REQUIRED TASK A
Please rewrite every line of the land-cover records below as a JSON list of strings, one string per line, with blank lines left out.

SELECTED EXCERPT
In Transit: Is O'Hare's noisy new flight path irreversible?

"Noise from planes is driving me mad - can you help?"

That will be a question many bring to upcoming FAA forums on a new runway at O'Hare International Airport.

But those expected to flood the Federal Aviation Administration meetings Aug. 10 to 13 should know quick fixes won't be on the agenda.

O'Hare's shift from diagonal runways to a parallel system with an east/west flow of planes in fall 2013 created a din in neighborhoods across the city and suburbs.

Some residents who say they are deafened by jet noise are campaigning to stop the retirement of two diagonal runways, hoping that keeping them open would distribute noise more equally.

The resulting political pressure has produced results: proposed laws to keep the diagonals open and a campaign pledge from Mayor Rahm Emanuel to be flexible on runway use.

Such momentum, however, faces a roadblock - the immensely heavy lift it would take to undo the parallel runway system.

Shifting to the east-west flow in 2013 wasn't just flipping a switch; it took years of reconfiguring the national air space, training controllers and calibrating plane approaches.

With an east-west flow, the busiest airport in the nation has increased numbers of planes landing in bad weather by about 50 percent and under good conditions by 11 percent, FAA officials said.

Pivoting to the diagonal runways is not a simple feat and would require more spacing between airplanes, thus reducing O'Hare's capacity, officials said. That means a less efficient airport with more delays - and it's hard to imagine Chicago embracing that scenario.

Using the diagonals also bucks recent FAA rules restricting movements on intersecting runways.

Meanwhile, the clock is ticking on Runway 14 Left/32 Right, a diagonal being eased out in mid-August.

Jac Charlier, co-founder of the anti-noise group FAIR, believes a solution is coming.

"Nothing is set in stone. Nothing," Charlier said of the east/west scenario. He noted that after months of trying, FAIR, with an assist from state lawmakers, persuaded Chicago to engage in face-to-face meetings about the diagonals and noise issues.

FAIR's next sit-down with Chicago Aviation Commissioner Ginger Evans is July 20.

"Commissioner Evans has been open to discussing the issue of airport noise since her appointment (in May)," airport spokesman Gregg Cunningham said. "All potential steps to address these issues are on the table."

Meanwhile, over on Hillside Drive in Bensenville, it's been bedlam since Runway 10 Center/28-Center opened in 2013.

REQUIRED TASK B
Answer these from the O'Hare flight path article above:
(i) By about what percent did the east-west flow raise the number of planes landing in bad weather, according to FAA officials?
(ii) On what date is FAIR's next sit-down with Ginger Evans?
(iii) Which diagonal runway is being eased out in mid-August?

INFORMATION GIVEN

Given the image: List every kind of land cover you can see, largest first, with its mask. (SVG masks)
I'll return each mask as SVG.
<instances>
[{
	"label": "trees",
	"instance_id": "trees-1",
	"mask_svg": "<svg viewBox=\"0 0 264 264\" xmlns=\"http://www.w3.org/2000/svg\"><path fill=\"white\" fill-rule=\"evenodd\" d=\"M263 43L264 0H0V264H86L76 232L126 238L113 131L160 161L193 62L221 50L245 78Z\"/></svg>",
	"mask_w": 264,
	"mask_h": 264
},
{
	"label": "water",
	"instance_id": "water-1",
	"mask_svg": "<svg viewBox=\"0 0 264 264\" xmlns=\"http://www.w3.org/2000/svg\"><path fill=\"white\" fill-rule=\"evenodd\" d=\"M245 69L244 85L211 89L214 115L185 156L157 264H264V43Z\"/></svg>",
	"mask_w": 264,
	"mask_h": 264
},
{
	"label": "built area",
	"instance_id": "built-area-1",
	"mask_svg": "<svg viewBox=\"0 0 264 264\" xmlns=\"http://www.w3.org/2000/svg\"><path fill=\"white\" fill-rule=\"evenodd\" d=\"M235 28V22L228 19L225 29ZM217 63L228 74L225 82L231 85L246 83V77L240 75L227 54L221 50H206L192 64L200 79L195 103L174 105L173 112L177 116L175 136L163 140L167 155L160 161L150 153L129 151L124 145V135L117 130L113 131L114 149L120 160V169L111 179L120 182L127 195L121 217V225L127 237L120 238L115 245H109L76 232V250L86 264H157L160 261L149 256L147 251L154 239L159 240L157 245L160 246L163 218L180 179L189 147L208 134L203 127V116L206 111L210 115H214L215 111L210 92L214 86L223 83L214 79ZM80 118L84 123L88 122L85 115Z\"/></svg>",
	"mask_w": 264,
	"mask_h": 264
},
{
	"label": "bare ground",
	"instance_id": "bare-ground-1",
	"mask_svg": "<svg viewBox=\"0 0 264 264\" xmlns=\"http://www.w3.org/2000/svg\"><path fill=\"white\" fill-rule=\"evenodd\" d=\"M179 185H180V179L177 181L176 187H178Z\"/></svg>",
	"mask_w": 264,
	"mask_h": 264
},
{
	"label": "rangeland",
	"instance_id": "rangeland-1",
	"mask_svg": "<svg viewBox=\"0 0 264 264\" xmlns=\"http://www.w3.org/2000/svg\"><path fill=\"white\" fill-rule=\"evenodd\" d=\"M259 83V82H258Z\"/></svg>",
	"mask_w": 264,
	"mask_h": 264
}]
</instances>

EXERCISE RESPONSE A
[
  "Given the image: List every kind of land cover you can see, largest first, with its mask. (SVG masks)",
  "I'll return each mask as SVG.",
  "<instances>",
  "[{",
  "\t\"label\": \"trees\",",
  "\t\"instance_id\": \"trees-1\",",
  "\t\"mask_svg\": \"<svg viewBox=\\\"0 0 264 264\\\" xmlns=\\\"http://www.w3.org/2000/svg\\\"><path fill=\\\"white\\\" fill-rule=\\\"evenodd\\\" d=\\\"M263 43L264 0H0V264H86L76 232L126 238L113 131L160 161L193 62L221 50L245 78Z\\\"/></svg>\",",
  "\t\"mask_w\": 264,",
  "\t\"mask_h\": 264",
  "},",
  "{",
  "\t\"label\": \"water\",",
  "\t\"instance_id\": \"water-1\",",
  "\t\"mask_svg\": \"<svg viewBox=\\\"0 0 264 264\\\" xmlns=\\\"http://www.w3.org/2000/svg\\\"><path fill=\\\"white\\\" fill-rule=\\\"evenodd\\\" d=\\\"M245 69L244 85L211 89L214 115L185 156L157 264H264V43Z\\\"/></svg>\",",
  "\t\"mask_w\": 264,",
  "\t\"mask_h\": 264",
  "},",
  "{",
  "\t\"label\": \"built area\",",
  "\t\"instance_id\": \"built-area-1\",",
  "\t\"mask_svg\": \"<svg viewBox=\\\"0 0 264 264\\\" xmlns=\\\"http://www.w3.org/2000/svg\\\"><path fill=\\\"white\\\" fill-rule=\\\"evenodd\\\" d=\\\"M235 28V22L228 19L225 29ZM217 63L228 74L225 82L231 85L246 83V77L240 75L227 54L221 50H206L192 64L200 79L195 103L174 105L173 112L177 116L175 136L163 140L167 155L160 161L150 153L129 151L124 145V135L117 130L113 131L114 149L120 160V169L111 179L120 182L127 195L121 217V225L127 237L120 238L115 245H109L76 232V250L86 264H157L160 261L149 256L147 251L154 239L159 240L157 245L160 246L163 218L180 179L189 147L208 134L203 127V116L206 111L210 115H214L215 111L210 92L214 86L223 83L214 79ZM80 118L84 123L88 122L85 115Z\\\"/></svg>\",",
  "\t\"mask_w\": 264,",
  "\t\"mask_h\": 264",
  "},",
  "{",
  "\t\"label\": \"bare ground\",",
  "\t\"instance_id\": \"bare-ground-1\",",
  "\t\"mask_svg\": \"<svg viewBox=\\\"0 0 264 264\\\" xmlns=\\\"http://www.w3.org/2000/svg\\\"><path fill=\\\"white\\\" fill-rule=\\\"evenodd\\\" d=\\\"M179 185H180V179L177 181L176 187H178Z\\\"/></svg>\",",
  "\t\"mask_w\": 264,",
  "\t\"mask_h\": 264",
  "},",
  "{",
  "\t\"label\": \"rangeland\",",
  "\t\"instance_id\": \"rangeland-1\",",
  "\t\"mask_svg\": \"<svg viewBox=\\\"0 0 264 264\\\" xmlns=\\\"http://www.w3.org/2000/svg\\\"><path fill=\\\"white\\\" fill-rule=\\\"evenodd\\\" d=\\\"M259 83V82H258Z\\\"/></svg>\",",
  "\t\"mask_w\": 264,",
  "\t\"mask_h\": 264",
  "}]",
  "</instances>"
]

EXERCISE RESPONSE B
(i) About 50 percent.
(ii) July 20.
(iii) Runway 14 Left/32 Right.